Required work - Rewrite the paragraph of the module description that begins "The Queen Mary Legal Advice Centre offers" as a short bulleted list, keeping its main facts.

Extract -
+--
The Practice of Law in a Clinical Environment
This is a 30 credit optional undergraduate module open to all second and third year law students. This module trains students to be Queen Mary Legal Advice Centre Student Legal Advisers. As Student Legal Advisers these students will complete five client cases during the course of the academic year. Students also attend classes designed to develop their knowledge and understanding of: the and theories and practice of clinical legal education; legal professional ethics; costs and funding of a case; and good case strategy. In addition to this, students undertake problem-based learning on their clinical cases to teach them how to approach any legal problem or situation.
This module is assessed in through:
- 2 x 1500 word essays (one in each reading week;
- a simulated client interview during the second semester;
- case file preparation throughout the year;
- and a mini group viva during the examination period.
These assessments are spread throughout the year to ensure that each is a learning experience in and of itself.
Street Law is a type of clinical legal education which is about educating the public on legal rights and/or responsibilities in their own community setting. It is a form of public legal education rather than specifically advising clients on a 1-2-1 basis.
The Queen Mary Legal Advice Centre offers a 15 credit undergraduate module to law students who will learn the theories and practice behind this interesting topic. During the module students will undertake three Street Law activities in groups.
This module is assessed in two ways:
- 1 x 2500 word reflective essay where students reflect on their first two Street Law activities;
- There is also a presentation where students design and present a new Street Law activity.
+--
Saved entries:
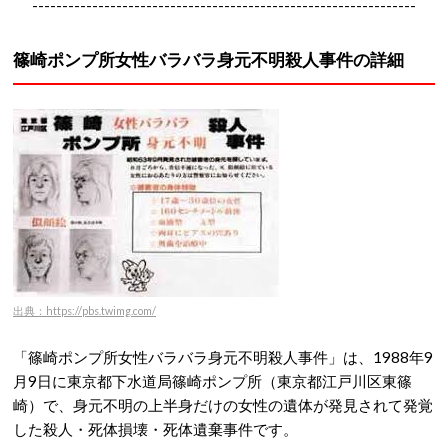
----------------------------------------------------------------
篠崎ポンプ所女性バラバラ身元不明殺人事件の詳細
出典：https://pbs.twimg.com/
「篠崎ポンプ所女性バラバラ身元不明殺人事件」は、1988年9
月9日に東京都下水道局篠崎ポンプ所（東京都江戸川区東篠
崎）で、身元不明の上半身だけの女性の遺体が発見されて発覚
した殺人・死体損壊・死体遺棄事件です。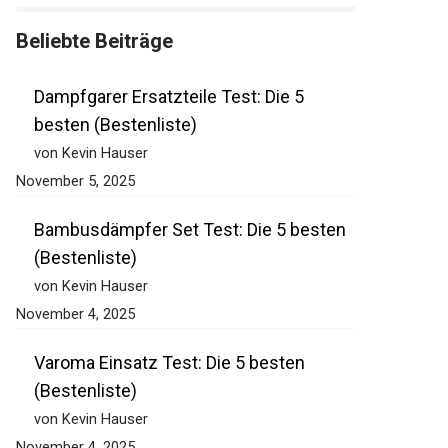
Beliebte Beiträge
Dampfgarer Ersatzteile Test: Die 5
besten (Bestenliste)
von Kevin Hauser
November 5, 2025
Bambusdämpfer Set Test: Die 5 besten
(Bestenliste)
von Kevin Hauser
November 4, 2025
Varoma Einsatz Test: Die 5 besten
(Bestenliste)
von Kevin Hauser
November 4, 2025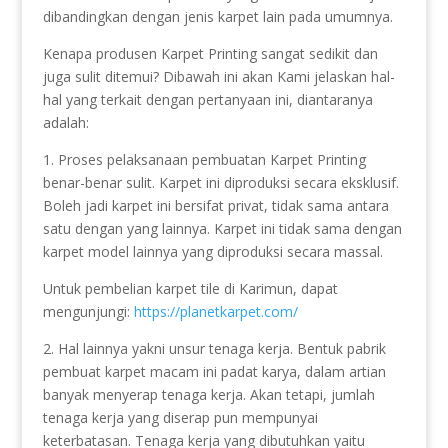
dibandingkan dengan jenis karpet lain pada umumnya.
Kenapa produsen Karpet Printing sangat sedikit dan
juga sulit ditemui? Dibawah ini akan Kami jelaskan hal-
hal yang terkait dengan pertanyaan ini, diantaranya
adalah:
1. Proses pelaksanaan pembuatan Karpet Printing
benar-benar sulit. Karpet ini diproduksi secara eksklusif.
Boleh jadi karpet ini bersifat privat, tidak sama antara
satu dengan yang lainnya. Karpet ini tidak sama dengan
karpet model lainnya yang diproduksi secara massal.
Untuk pembelian karpet tile di Karimun, dapat
mengunjungi:
https://planetkarpet.com/
2. Hal lainnya yakni unsur tenaga kerja. Bentuk pabrik
pembuat karpet macam ini padat karya, dalam artian
banyak menyerap tenaga kerja. Akan tetapi, jumlah
tenaga kerja yang diserap pun mempunyai
keterbatasan. Tenaga kerja yang dibutuhkan yaitu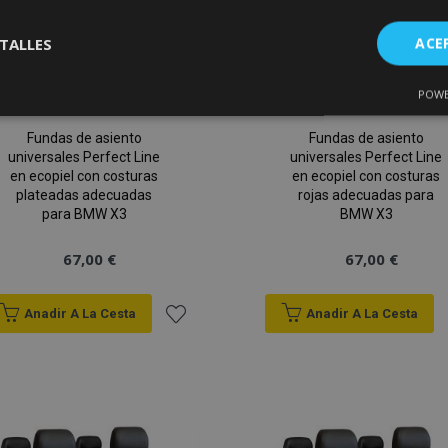
TALLES
ACE
POWE
Cookies de
Cookies de
nte
rendimiento
preferencias
f
s
Fundas de asiento
Fundas de asiento
universales Perfect Line
universales Perfect Line
en ecopiel con costuras
en ecopiel con costuras
plateadas adecuadas
rojas adecuadas para
para BMW X3
BMW X3
67,00 €
67,00 €
es estrictamente necesarias
Cookies de rendimiento
Cookies de prefer
Cookies de funcionalidad
Anadir A La Cesta
Anadir A La Cesta
ookies allow core website functionality such as user login and account management
Añadir
hout strictly necessary cookies.
a la
Proveedor
/
Vencimiento
Descripción
Dominio
Lista
roduct
1 día
Almacena ID de productos
Adobe Inc.
vistos recientemente para f
www.vtvauto.es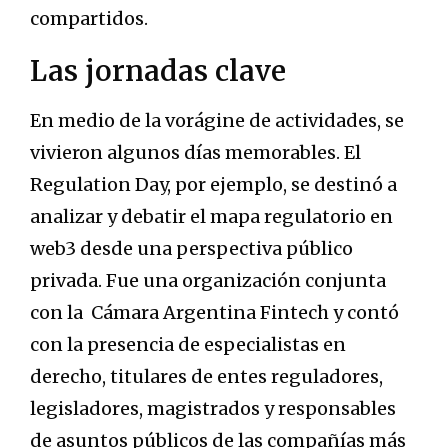
compartidos.
Las jornadas clave
En medio de la vorágine de actividades, se
vivieron algunos días memorables. El
Regulation Day, por ejemplo, se destinó a
analizar y debatir el mapa regulatorio en
web3 desde una perspectiva público
privada. Fue una organización conjunta
con la Cámara Argentina Fintech y contó
con la presencia de especialistas en
derecho, titulares de entes reguladores,
legisladores, magistrados y responsables
de asuntos públicos de las compañías más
+--
Output below -
- Offered by the Queen Mary Legal Advice Centre
- A 15-credit undergraduate module for law students
- Teaches the theories and practice behind Street Law
- Students carry out three Street Law activities in groups